Ibnu Jarir berkata, “Aku berpamitan dengannya. Aku telah mengantongi seratus dinar. Aku menggunakannya untuk biaya mencari ilmu selama dua tahun. Aku memenuhi kebutuhanku sehari-hari. Aku membeli kertas, bepergian dan membayar ongkosnya dengan uang itu. Enam belas tahun kemudian aku kembali ke Mekah. Aku bertanya tentang bapak tua itu dan ternyata dia telah wafat beberapa bulan setelah peristiwa itu. Begitu pula istrinya, mertuanya, dan dua saudara perempuanya, semuanya telah wafat kecuali putri-putrinya. Aku bertanya tentang mereka. Ternyata mereka telah menikah dengan para gubernur dan raja. Hal itu karena berita kebaikan orang tuanya yang menyebar di seantero negeri. Aku singgah di rumah suami-suami mereka dan mereka menyambutku dengan baik, memuliakanku, hingga Allah mewafatkan mereka. Semoga Allah memberkahi mereka dengan apa yang mereka dapat.”
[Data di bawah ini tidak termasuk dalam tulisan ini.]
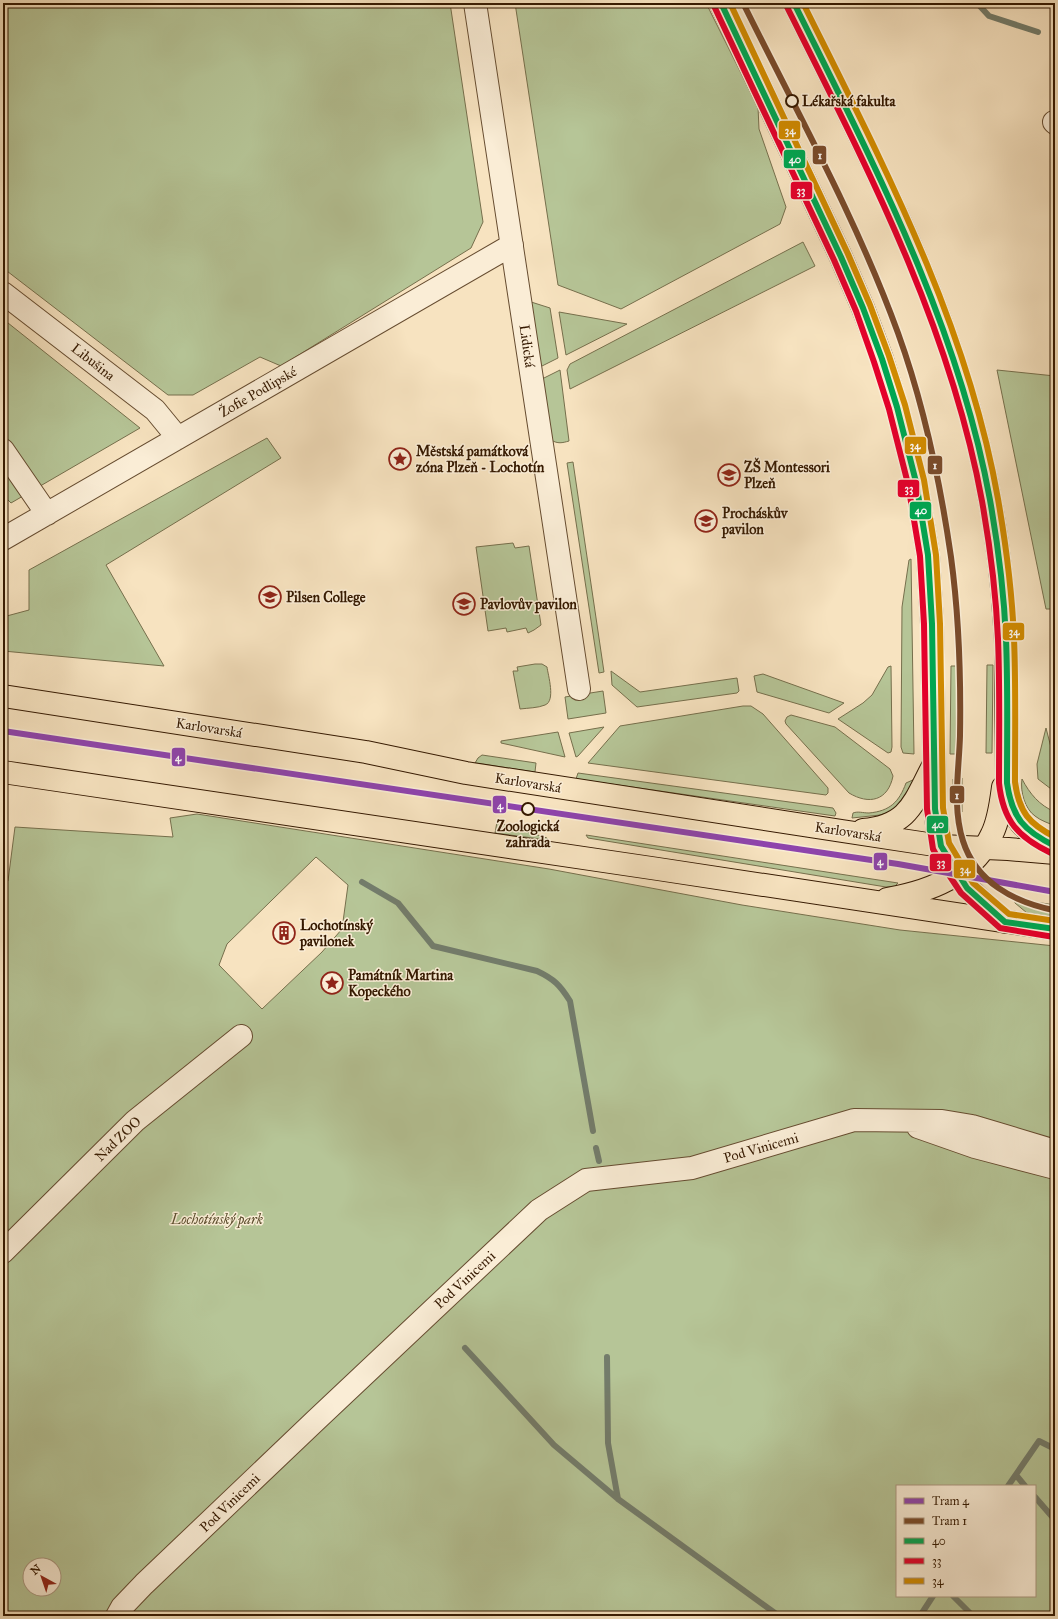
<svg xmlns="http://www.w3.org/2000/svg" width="1058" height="1619" font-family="'IM FELL Great Primer',serif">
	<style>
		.green { fill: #b6c597; stroke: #766f4c; fill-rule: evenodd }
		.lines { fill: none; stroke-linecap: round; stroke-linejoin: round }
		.stream { stroke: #737c6b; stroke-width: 6 }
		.minor-casing { stroke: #664c30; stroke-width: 24 }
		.major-casing { stroke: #351900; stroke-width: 24 }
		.minor { stroke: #faedd6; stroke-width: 22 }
		.major { stroke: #f7e3c0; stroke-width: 22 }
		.bus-1-casing { stroke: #faedd6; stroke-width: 9 }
		.bus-2-casing { stroke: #faedd6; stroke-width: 9 }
		.bus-3-casing { stroke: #faedd6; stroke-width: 9 }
		.bus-1 { stroke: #00a651; stroke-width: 6 }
		.bus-2 { stroke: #e4002b; stroke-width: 6 }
		.bus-3 { stroke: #d08a00; stroke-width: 6 }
		.tram-1-casing { stroke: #faedd6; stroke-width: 9 }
		.tram-2-casing { stroke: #faedd6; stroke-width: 9 }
		.tram-1 { stroke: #8e44ad; stroke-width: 6 }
		.tram-2 { stroke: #7a4b2a; stroke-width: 6 }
		.stop-dot { fill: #faedd6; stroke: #351900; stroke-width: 2 }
		.labels { text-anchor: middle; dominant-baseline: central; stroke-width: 3; stroke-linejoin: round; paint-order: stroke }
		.stop-label { font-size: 14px; font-weight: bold; fill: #351900; stroke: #faedd6; text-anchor: start }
		.street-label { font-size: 14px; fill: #351900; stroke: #faedd6 }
		.poi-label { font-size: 14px; font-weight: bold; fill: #351900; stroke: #faedd6; text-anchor: start }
		.park-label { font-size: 14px; font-style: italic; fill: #5c4d2d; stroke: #faedd6 }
		.line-badge { stroke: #faedd6; stroke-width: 1.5 }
		.badge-label { font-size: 11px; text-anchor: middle; font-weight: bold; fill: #fff }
	</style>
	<rect width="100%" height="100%" fill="#f7e3c0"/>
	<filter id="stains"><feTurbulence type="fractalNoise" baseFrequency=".005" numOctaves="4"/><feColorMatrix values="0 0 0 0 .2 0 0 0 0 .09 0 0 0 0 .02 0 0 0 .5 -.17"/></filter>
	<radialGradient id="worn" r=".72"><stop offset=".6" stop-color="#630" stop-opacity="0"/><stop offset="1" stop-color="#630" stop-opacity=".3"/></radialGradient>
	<!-- green -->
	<path class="green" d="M3,3H450L483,222L471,248L281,366L260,357L193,395H168L3,268Z
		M515,3H706L758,107L759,129L786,207L780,224L621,309L558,285Z
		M803,242L815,266L570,389L567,370L570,364Z
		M528,301L550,308L558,358L538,368Z
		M559,312L627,324L566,355Z
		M3,319L140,428L11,503L3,495Z
		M560,370L569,441C562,443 558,444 551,440L540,380Z
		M997,370L1055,376V609H1046Z
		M267,438L281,458L106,565L164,666L3,651V617L29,610V570Z
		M573,462L604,672L599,673L567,463Z
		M513,543L515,548L529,546L541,625L534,630L528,633L526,628L507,632L506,628L488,631L476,547Z
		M911,559L914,754L903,753L901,747L902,607L909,560Z
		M535,664H542L547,667C548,675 556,701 545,705C538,708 528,708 520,709L513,671H518L517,667Z
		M987,665H993L992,753H986Z
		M891,666L892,747L891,752L888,753L838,719L863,703L872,695L888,667Z
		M951,666H957L956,754H950Z
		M611,671L640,692L737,678L739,691L737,693L637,707L612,685Z
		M763,674L844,703L829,713L757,692L754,676Z
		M603,691L606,713L568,719L565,697Z
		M743,706H751L763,714L828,788V793L826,795L588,763L620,726Z
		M791,715L835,727L890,769L893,776C888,801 869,805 849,793L786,724L785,721L787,717Z
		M604,727L578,756L576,757L569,733Z
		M1046,728L1055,763V792L1038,779L1037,764Z
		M558,732L565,757L501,743V741Z
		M482,755L536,763L535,772L475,763L478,758Z
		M578,773L833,808L836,813L835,816L576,779Z
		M962,778V812L953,803V779Z
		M915,779L909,797L890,812L880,815L852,818L853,813C858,811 863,813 869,813C890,811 899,802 906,783Z
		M1022,779C1030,794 1039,805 1055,812V826C1049,823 1041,821 1035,816C1025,809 1020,792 1022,779Z
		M197,814L549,869L742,905L900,930L1055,946V1616H3V883L8,881L15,827L173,837L170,818ZM316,857L348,885L342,929L322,952L262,1009L219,965L227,944ZM897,1486H1035V1596H897ZM30,1565H54V1589H30Z
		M497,822L547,838L548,840L495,833Z
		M586,835L898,883L895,886L886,887L588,838Z
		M1015,899L1055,905V917L1027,913L1015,903Z"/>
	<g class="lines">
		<!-- stream -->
		<path class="stream" d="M977,3L989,16L1038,32
			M362,882L398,903L433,946L537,971C554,979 560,985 570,1001L593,1131
			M596,1148L599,1161
			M465,1348L554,1445L618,1499L779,1616
			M607,1357L608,1443L618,1499
			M1016,1475L1025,1486
			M1008,1486L1039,1441L1055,1449
			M1035,1497L1055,1520
			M953,1596L973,1616
			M920,1616L933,1596"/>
		<!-- minor casing -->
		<g class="minor-casing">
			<path id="minor" d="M475,3L579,689
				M1054,122L1055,123
				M3,293L155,410L178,438
				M3,450L47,514
				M3,539L512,245
				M918,1127L975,1147L1055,1168
				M3,1252L135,1121L241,1036
				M117,1616L122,1607L144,1584L315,1421L539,1210L586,1180L692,1168L854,1120L942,1121L972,1126L1055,1151"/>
		</g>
		<!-- major casing -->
		<g class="major-casing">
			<path id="major" d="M721,3L841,257L863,308L882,359L897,407L916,482L928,555L932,624L935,809C937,821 937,833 941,845C952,878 981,900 1005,922
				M794,3C854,125 919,246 959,376C985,456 1000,542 1005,626C1007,645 1006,665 1006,684C1006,717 1007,750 1007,783C1010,818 1024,832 1055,846
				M3,696L366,752L466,773L842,831L941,846L1008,849L1055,853
				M3,772L658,869L1055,929
				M863,830C910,826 914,801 934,764
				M887,899C928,892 973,876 992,834C999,820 1001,802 1003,787"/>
		</g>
		<!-- minor -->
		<use href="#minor" class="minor"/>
		<!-- major -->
		<use href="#major" class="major"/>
		<!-- bus-1 casing -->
		<g class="bus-1-casing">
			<path id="bus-1" d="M721,3L841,257L863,308L882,359L897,407L916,482L928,555L932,624L935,809L941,846L967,888L1005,922L1055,929
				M794,3C873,163 958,323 990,500C998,545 1004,592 1006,639C1008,686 1007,735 1007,783C1012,818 1024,831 1055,846"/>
		</g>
		<!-- bus-2 casing -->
		<g class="bus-2-casing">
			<path id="bus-2" d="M714,6L834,260L856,311L874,362L889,409L908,484L920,556L924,624L927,809L933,849L939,860L961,893L1000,928L1054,937
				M787,7C866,165 950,325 982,501C990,546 996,593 998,639C1000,687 999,735 999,783C1003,821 1018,837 1051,853"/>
		</g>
		<!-- bus-3 casing -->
		<g class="bus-3-casing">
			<path id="bus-3" d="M730,3L848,254L870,305L889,356L905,405L924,480L936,555L940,624L943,808L949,843L973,883L1009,914L1055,921
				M803,3C882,162 967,322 998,499C1006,545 1012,592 1014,638C1016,686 1015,735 1015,782C1019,812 1029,824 1055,837"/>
		</g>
		<!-- bus-1 -->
		<use href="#bus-1" class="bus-1"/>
		<!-- bus-2 -->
		<use href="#bus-2" class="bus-2"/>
		<!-- bus-3 -->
		<use href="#bus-3" class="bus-3"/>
		<!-- tram-1 casing -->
		<g class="tram-1-casing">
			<path id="tram-1" d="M3,731L898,864L1055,892"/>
		</g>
		<!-- tram-2 casing -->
		<g class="tram-2-casing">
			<path id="tram-2" d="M745,7C798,114 857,220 898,333C924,405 940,481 951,557C959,616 961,676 960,736C959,771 952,807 963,841C976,882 1014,902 1053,910"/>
		</g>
		<!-- tram-1 -->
		<use href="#tram-1" class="tram-1"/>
		<!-- tram-2 -->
		<use href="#tram-2" class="tram-2"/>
	</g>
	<!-- icons -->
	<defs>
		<g id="sight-ring" transform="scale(1.15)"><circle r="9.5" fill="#faedd6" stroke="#8f2418" stroke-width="1.5"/><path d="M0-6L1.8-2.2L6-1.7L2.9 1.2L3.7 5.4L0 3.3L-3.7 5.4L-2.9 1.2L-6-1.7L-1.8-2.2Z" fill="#8f2418"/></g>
		<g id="school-ring" transform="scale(1.15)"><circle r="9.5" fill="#faedd6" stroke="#8f2418" stroke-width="1.5"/><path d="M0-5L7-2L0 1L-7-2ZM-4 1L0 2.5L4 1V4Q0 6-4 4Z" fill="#8f2418"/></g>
		<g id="university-ring" transform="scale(1.15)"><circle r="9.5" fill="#faedd6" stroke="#8f2418" stroke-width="1.5"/><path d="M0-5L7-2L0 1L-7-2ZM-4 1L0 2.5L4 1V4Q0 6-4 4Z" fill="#8f2418"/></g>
		<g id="building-ring" transform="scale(1.15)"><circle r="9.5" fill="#faedd6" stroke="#8f2418" stroke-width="1.5"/><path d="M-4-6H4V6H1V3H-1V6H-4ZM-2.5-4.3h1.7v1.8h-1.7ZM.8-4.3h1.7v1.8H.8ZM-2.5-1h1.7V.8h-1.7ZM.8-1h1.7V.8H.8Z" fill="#8f2418"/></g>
	</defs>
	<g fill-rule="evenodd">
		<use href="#sight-ring" x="400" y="459"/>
		<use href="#school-ring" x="729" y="475"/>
		<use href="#university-ring" x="706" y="521"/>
		<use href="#university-ring" x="270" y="597"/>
		<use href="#university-ring" x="464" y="604"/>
		<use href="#building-ring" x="284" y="933"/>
		<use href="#sight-ring" x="332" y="983"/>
	</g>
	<!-- markers -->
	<g class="stop-dot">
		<circle cx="792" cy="101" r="6"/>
		<circle cx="528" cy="809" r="6"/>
	</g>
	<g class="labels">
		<!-- stop labels -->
		<g class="stop-label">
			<text x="802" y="101">Lékařská fakulta</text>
			<text x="528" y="826" text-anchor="middle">Zoologická<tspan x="528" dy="16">zahrada</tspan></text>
		</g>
		<!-- street labels -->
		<g class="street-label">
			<text transform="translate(527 346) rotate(82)">Lidická</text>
			<text transform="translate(93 362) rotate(38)">Libušina</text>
			<text transform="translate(258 392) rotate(-30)">Žofie Podlipské</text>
			<text transform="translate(209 728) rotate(9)">Karlovarská</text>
			<text transform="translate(528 783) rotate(9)">Karlovarská</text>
			<text transform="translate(848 832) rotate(9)">Karlovarská</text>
			<text transform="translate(118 1139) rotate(-44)">Nad ZOO</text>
			<text transform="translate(761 1148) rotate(-16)">Pod Vinicemi</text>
			<text transform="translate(465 1280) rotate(-43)">Pod Vinicemi</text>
			<text transform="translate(230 1503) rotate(-44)">Pod Vinicemi</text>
		</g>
		<!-- poi labels -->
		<g class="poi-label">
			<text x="416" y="451">Městská památková<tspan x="416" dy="16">zóna Plzeň - Lochotín</tspan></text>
			<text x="744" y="467">ZŠ Montessori<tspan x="744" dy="16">Plzeň</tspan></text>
			<text x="722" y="513">Procháskův<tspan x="722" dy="16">pavilon</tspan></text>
			<text x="286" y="597">Pilsen College</text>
			<text x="480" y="604">Pavlovův pavilon</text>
			<text x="300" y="925">Lochotínský<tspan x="300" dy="16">pavilonek</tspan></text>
			<text x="348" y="975">Památník Martina<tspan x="348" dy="16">Kopeckého</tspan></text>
		</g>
		<!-- park labels -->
		<g class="park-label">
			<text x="217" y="1219">Lochotínský park</text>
		</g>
	</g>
	<g class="line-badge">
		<rect x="778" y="120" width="23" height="20" rx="4" fill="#d08a00"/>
		<rect x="812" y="145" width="15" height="20" rx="4" fill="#7a4b2a"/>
		<rect x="783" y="149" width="23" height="20" rx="4" fill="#00a651"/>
		<rect x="790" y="181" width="23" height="19" rx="4" fill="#e4002b"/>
		<rect x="904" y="436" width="23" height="19" rx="4" fill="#d08a00"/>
		<rect x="927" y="455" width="16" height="20" rx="4" fill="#7a4b2a"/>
		<rect x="897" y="479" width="23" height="19" rx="4" fill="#e4002b"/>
		<rect x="909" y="501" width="23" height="19" rx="4" fill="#00a651"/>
		<rect x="1002" y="622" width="23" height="19" rx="4" fill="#d08a00"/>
		<rect x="171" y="747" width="15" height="20" rx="4" fill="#8e44ad"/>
		<rect x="949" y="785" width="16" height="19" rx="4" fill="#7a4b2a"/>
		<rect x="492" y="795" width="15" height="19" rx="4" fill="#8e44ad"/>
		<rect x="926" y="815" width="23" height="19" rx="4" fill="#00a651"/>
		<rect x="873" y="852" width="15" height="19" rx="4" fill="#8e44ad"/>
		<rect x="929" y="853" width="23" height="19" rx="4" fill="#e4002b"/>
		<rect x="953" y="859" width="23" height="20" rx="4" fill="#d08a00"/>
	</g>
	<g class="badge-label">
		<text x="790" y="134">34</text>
		<text x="820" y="159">1</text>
		<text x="795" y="163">40</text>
		<text x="801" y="194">33</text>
		<text x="915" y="449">34</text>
		<text x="935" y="469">1</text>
		<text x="909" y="492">33</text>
		<text x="921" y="514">40</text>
		<text x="1014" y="635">34</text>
		<text x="178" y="761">4</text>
		<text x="957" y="799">1</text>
		<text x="500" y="809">4</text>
		<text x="938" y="828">40</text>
		<text x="880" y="865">4</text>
		<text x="941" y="866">33</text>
		<text x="965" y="873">34</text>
	</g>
	<!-- margin -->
	<rect width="1058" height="1619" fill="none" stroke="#f7e3c0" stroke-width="16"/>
	<rect x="4" y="4" width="1050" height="1611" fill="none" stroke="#351900" stroke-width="2"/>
	<rect x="8" y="8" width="1042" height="1603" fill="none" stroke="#351900"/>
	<!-- legend -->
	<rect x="896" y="1485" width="140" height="112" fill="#faedd6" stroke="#ab9880"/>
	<rect x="904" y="1498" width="20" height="6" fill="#8e44ad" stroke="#ab9880"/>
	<text x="932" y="1505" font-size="12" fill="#351900">Tram 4</text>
	<rect x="904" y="1518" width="20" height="6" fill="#7a4b2a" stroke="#ab9880"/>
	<text x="932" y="1525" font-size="12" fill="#351900">Tram 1</text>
	<rect x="904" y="1538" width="20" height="6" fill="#00a651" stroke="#ab9880"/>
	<text x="932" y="1545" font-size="12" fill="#351900">40</text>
	<rect x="904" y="1558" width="20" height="6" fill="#e4002b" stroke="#ab9880"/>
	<text x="932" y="1565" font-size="12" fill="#351900">33</text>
	<rect x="904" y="1578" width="20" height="6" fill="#d08a00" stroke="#ab9880"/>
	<text x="932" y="1585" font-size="12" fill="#351900">34</text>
	<!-- north arrow -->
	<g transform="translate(42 1577) rotate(320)"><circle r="19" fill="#faedd6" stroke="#ab9880"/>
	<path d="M0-3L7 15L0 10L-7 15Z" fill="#8f2418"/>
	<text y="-6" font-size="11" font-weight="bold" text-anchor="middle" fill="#351900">N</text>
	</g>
	<rect width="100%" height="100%" filter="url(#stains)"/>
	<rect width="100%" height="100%" fill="url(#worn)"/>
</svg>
Firman Allah Ta’ala, “Demikianlah diberi pengajaran kepada orang yang beriman kepada Allah dan hari akhirat. Barangsiapa bertaqwa kepada Allah, niscaya Dia akan mengadakan baginya jalan keluar. Dan memberinya rezeki dari arah yang tiada disangka. Dan barangsiapa bertawakkal kepada Allah, niscaya Allah akan mencukupkan keperluannya.”

Lihatlah bagaimana rezeki yang didapatkan Abu Ghiyats, rezeki yang Allah tetapkan tidak berkurang karena kejujuran dan tidak pula bertambah dengan kebohongan atau dusta demikian pula jatah rezeki tersebut tidak bertambah dengan Korupsi.